>> Start INPUT MATERIAL

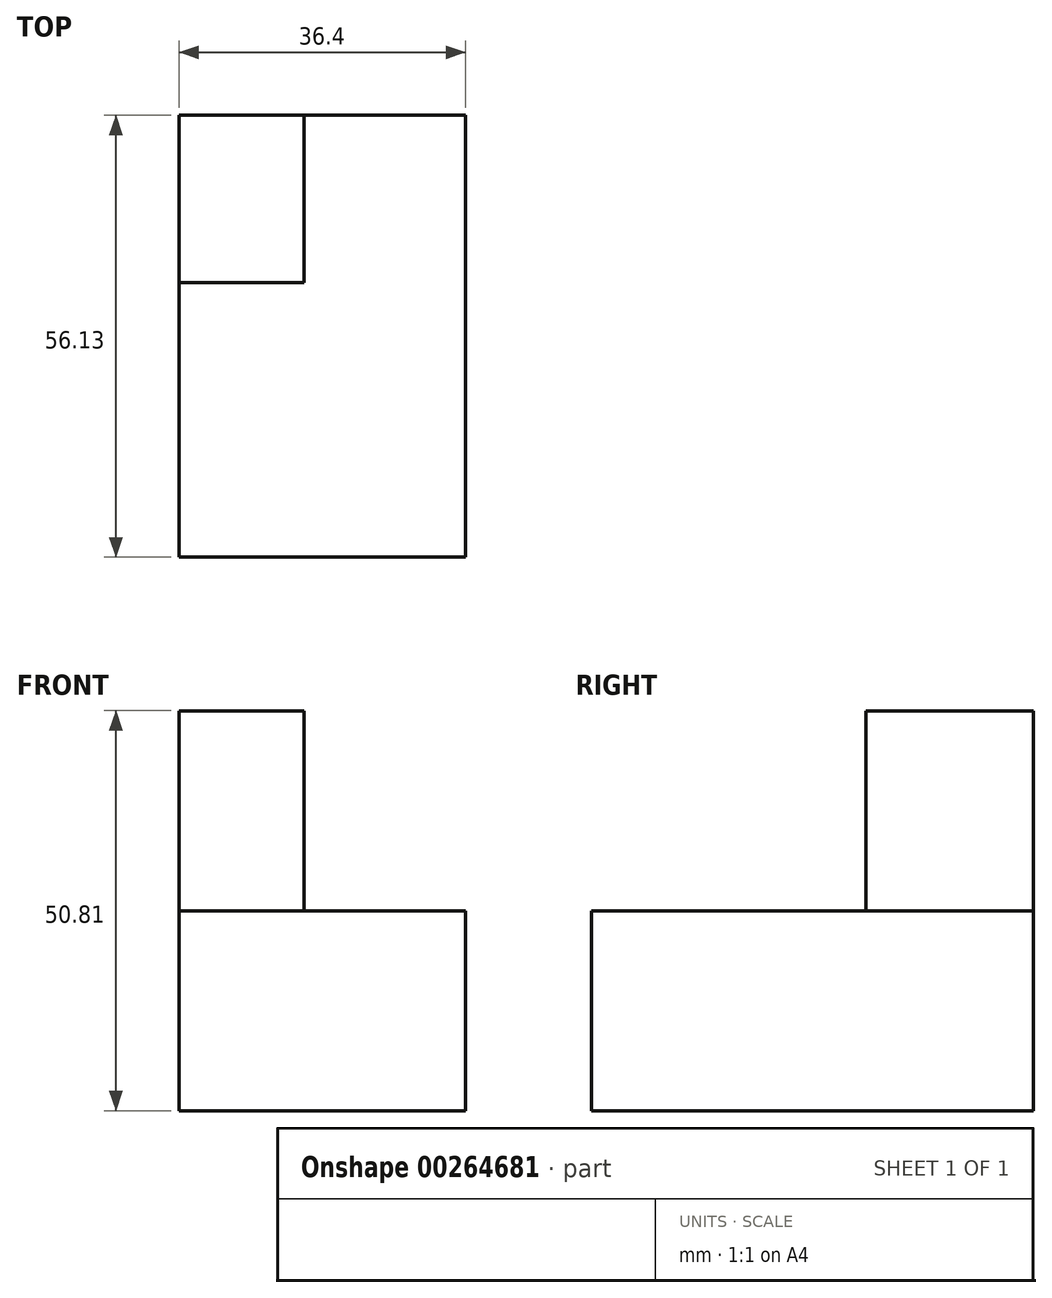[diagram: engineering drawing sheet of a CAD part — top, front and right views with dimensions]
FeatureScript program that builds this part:
annotation { "Feature Type Name" : "Feature", "Feature Type Description" : "" }
export const myFeature = defineFeature(function(context is Context, id is Id, definition is map)
    precondition{}
    {
        {
            var Q0;
            Q0=qCreatedBy(makeId("Front.planeOp"),FACE);
            var sketch = newSketch(context, id + "F0", { "sketchPlane" : qUnion([Q0])});
            skLineSegment(sketch, "E0.bottom", {"start": v(0, 0) * mm, "end": v(36.4, 0) * mm});
            skLineSegment(sketch, "E0.top", {"start": v(0, 25.4) * mm, "end": v(36.4, 25.4) * mm});
            skLineSegment(sketch, "E0.left", {"start": v(0, 0) * mm, "end": v(0, 25.4) * mm});
            skLineSegment(sketch, "E0.right", {"start": v(36.4, 0) * mm, "end": v(36.4, 25.4) * mm});
            skSolve(sketch);
        }
        {
            var Q0;
            Q0=makeQuery(id+"F0.imprint","IMPRINT",FACE,{"disambiguationData":[TD([[makeQuery(id+"F0.imprint","IMPRINT",EDGE,{"derivedFrom":sQuery(id+"F0.wireOp",EDGE,"E0.bottom")}),1.0]])]});
            extrude(context, id + "F1", {"entities" : qUnion([Q0]), "depth" : 56.13 * mm});
        }
        {
            var Q0;
            Q0=makeQuery(id+"F1.opExtrude","SWEPT_FACE",FACE,{"disambiguationData":[OSD([sQuery(id+"F0.wireOp",EDGE,"E0.top")])]});
            var sketch = newSketch(context, id + "F2", { "sketchPlane" : qUnion([Q0])});
            skLineSegment(sketch, "E1.bottom", {"start": v(0, 0) * mm, "end": v(15.93, 0) * mm});
            skLineSegment(sketch, "E1.top", {"start": v(0, -21.23) * mm, "end": v(15.93, -21.23) * mm});
            skLineSegment(sketch, "E1.left", {"start": v(0, 0) * mm, "end": v(0, -21.23) * mm});
            skLineSegment(sketch, "E1.right", {"start": v(15.93, 0) * mm, "end": v(15.93, -21.23) * mm});
            skSolve(sketch);
        }
        {
            var Q0;
            Q0=makeQuery(id+"F2.imprint","IMPRINT",FACE,{"disambiguationData":[TD([[makeQuery(id+"F2.imprint","IMPRINT",EDGE,{"derivedFrom":sQuery(id+"F2.wireOp",EDGE,"E1.bottom")}),-1.0]])]});
            extrude(context, id + "F3", {"entities" : qUnion([Q0]), "operationType" : NewBodyOperationType.ADD, "depth" : 25.4 * mm});
        }
    });
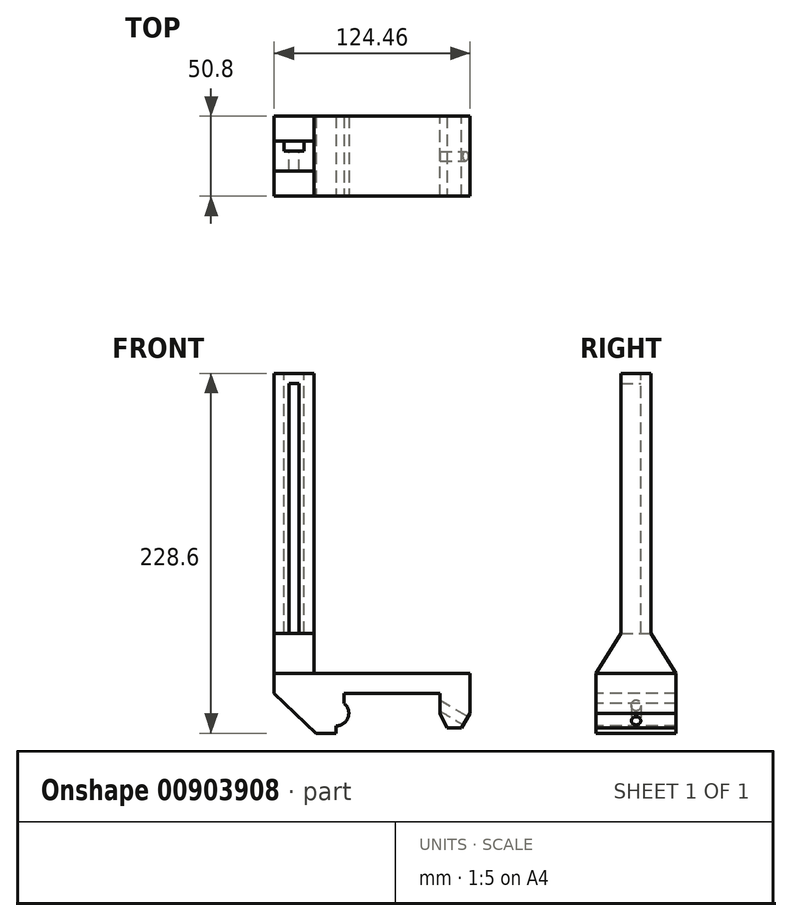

>> End INPUT MATERIAL

*EXERCISE REQUIREMENTS*. Find every line of the material that contains the string "depth", matching case exactly, and copy each of those lines in full.

*SOLUTION TO THE PROBLEM*.
            extrude(context, id + "F1", {"entities" : qUnion([Q0]), "depth" : 56.13 * mm});
            extrude(context, id + "F3", {"entities" : qUnion([Q0]), "operationType" : NewBodyOperationType.ADD, "depth" : 25.4 * mm});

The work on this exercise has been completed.